Alving C R, Richards R L
Department of Membrane Biochemistry, Walter Reed Army Institute of Research, Washington, DC 20307-5100.
Immunol Lett. 1990 Aug;25(1-3):275-9. doi: 10.1016/0165-2478(90)90127-c.
Liposomes containing lipid A have been developed as adjuvants for inducing humoral immunity to synthetic antigens containing repeat sequence epitopes from the circumsporozoite protein of Plasmodium falciparum. Preclinical studies demonstrated that liposomes containing lipid A and encapsulated antigen could overcome immunosuppression observed with antigen alone. When liposomes containing lipid A were adsorbed with aluminum hydroxide (alum), further stimulation of humoral immunity against encapsulated antigen was observed in animals. In the presence of huge doses of liposomal lipid A pyrogenicity was not observed and adjuvant activity was enhanced. A phase I human clinical trial has been initiated utilizing a vaccine containing a synthetic recombinant antigen and monophosphoryl lipid A in liposomes and nonliposomal alum as a further adjuvant. Preliminary results confirm that the vaccine lacks significant acute toxicity in humans and causes very strong specific humoral immunity against the appropriate epitopes of the target antigen.

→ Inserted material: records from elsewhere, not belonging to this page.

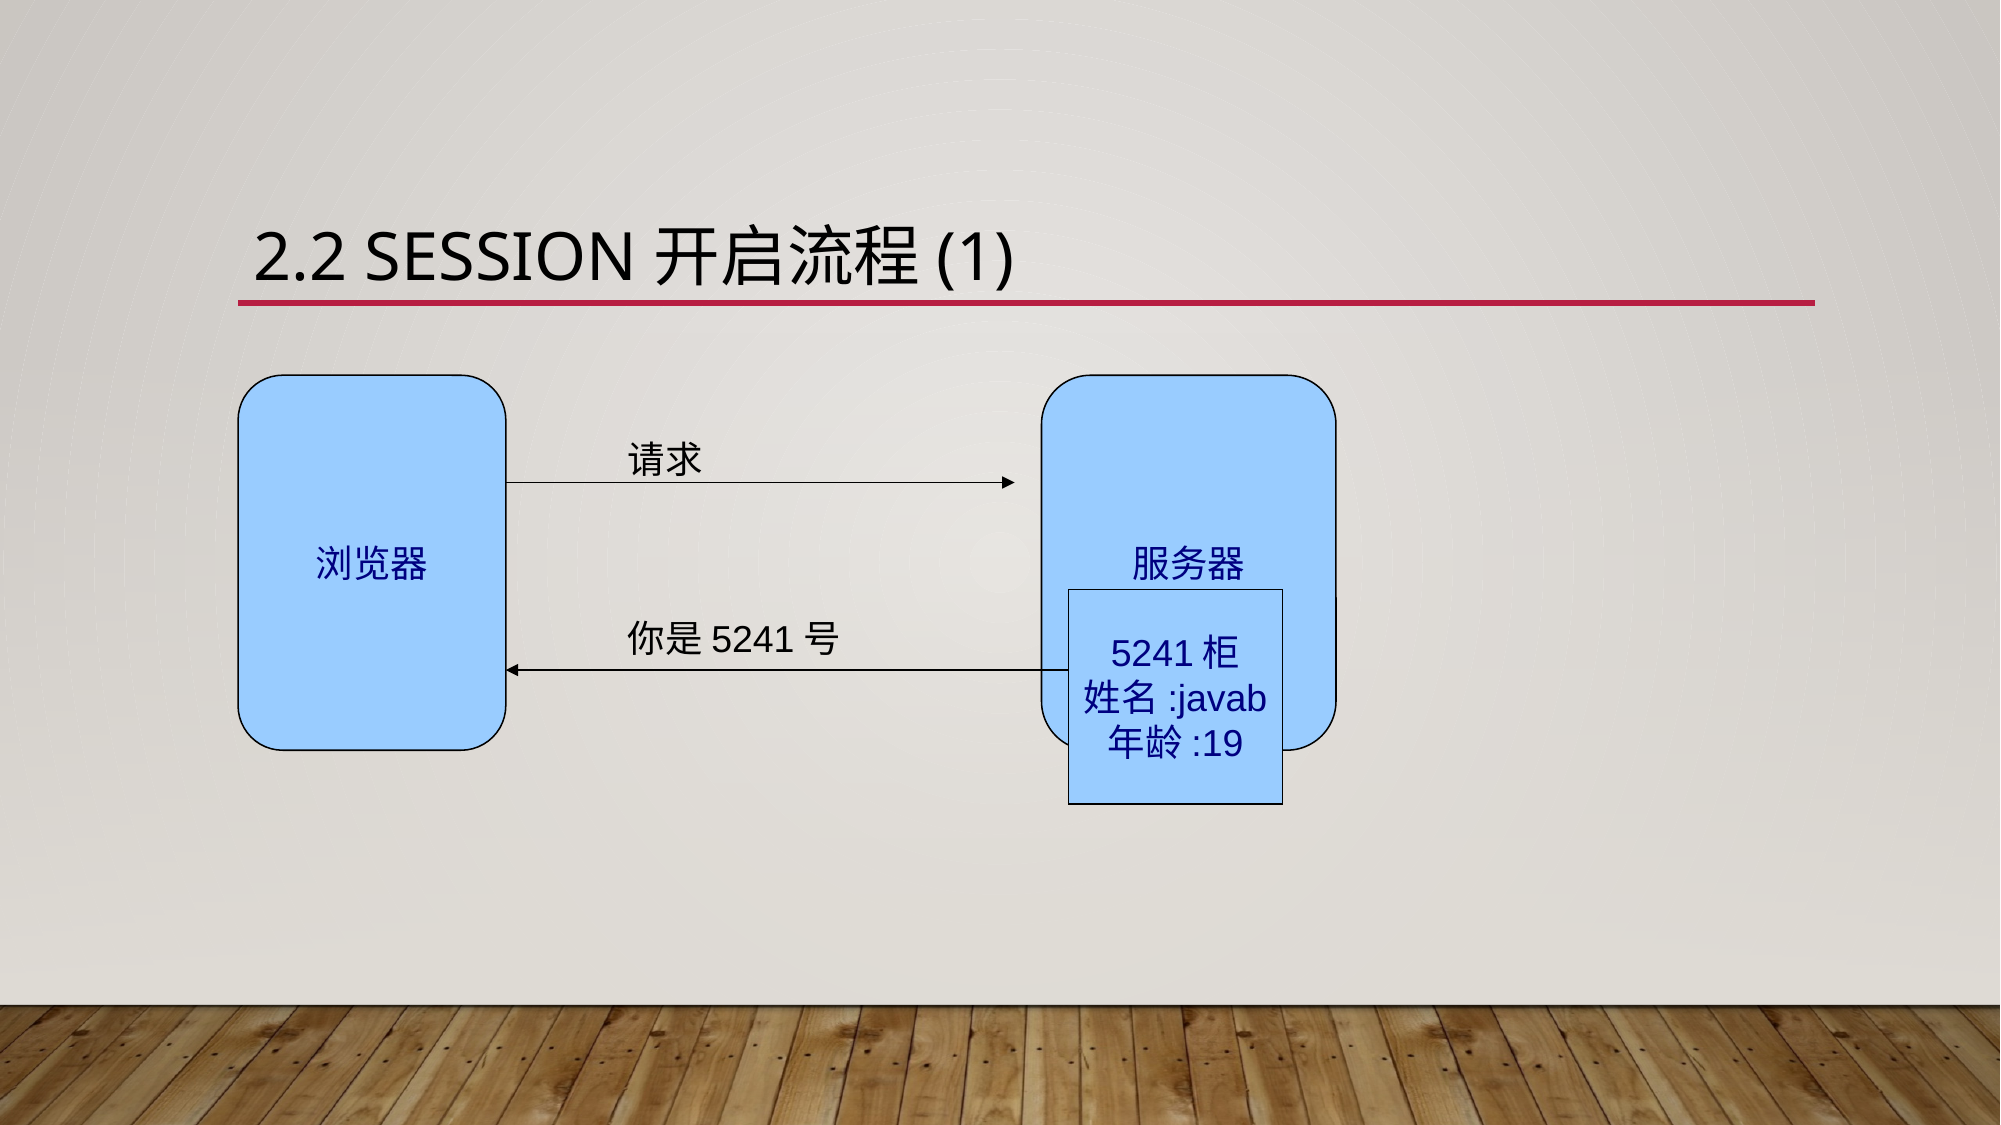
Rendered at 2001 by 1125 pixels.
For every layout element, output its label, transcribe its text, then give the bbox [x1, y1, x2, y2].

text_box 请求 [613, 428, 774, 497]
text_box 5241柜 姓名:javab 年龄:19 [1068, 589, 1283, 804]
picture [0, 1005, 2000, 1125]
text_box [774, 476, 1015, 489]
text_box 你是5241号 [612, 607, 935, 676]
text_box 浏览器 [238, 375, 506, 751]
text_box 服务器 [1041, 375, 1337, 751]
text_box [505, 663, 612, 677]
title 2.2 session开启流程(1) [238, 215, 1814, 305]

含有脂多糖A的脂质体已被开发用作佐剂,以诱导对含有来自恶性疟原虫环子孢子蛋白重复序列表位的合成抗原产生体液免疫。临床前研究表明,含有脂多糖A和包裹抗原的脂质体能够克服单独使用抗原时观察到的免疫抑制。当含有脂多糖A的脂质体与氢氧化铝(明矾)吸附时,在动物中观察到对包裹抗原的体液免疫进一步受到刺激。在存在大量脂质体脂多糖A的情况下,未观察到热原性,且佐剂活性增强。一项I期人体临床试验已启动,该试验使用一种疫苗,该疫苗含有脂质体中的合成重组抗原和单磷酰脂质A以及非脂质体明矾作为进一步的佐剂。初步结果证实,该疫苗在人体中缺乏明显的急性毒性,并能针对靶抗原的适当表位产生非常强烈的特异性体液免疫。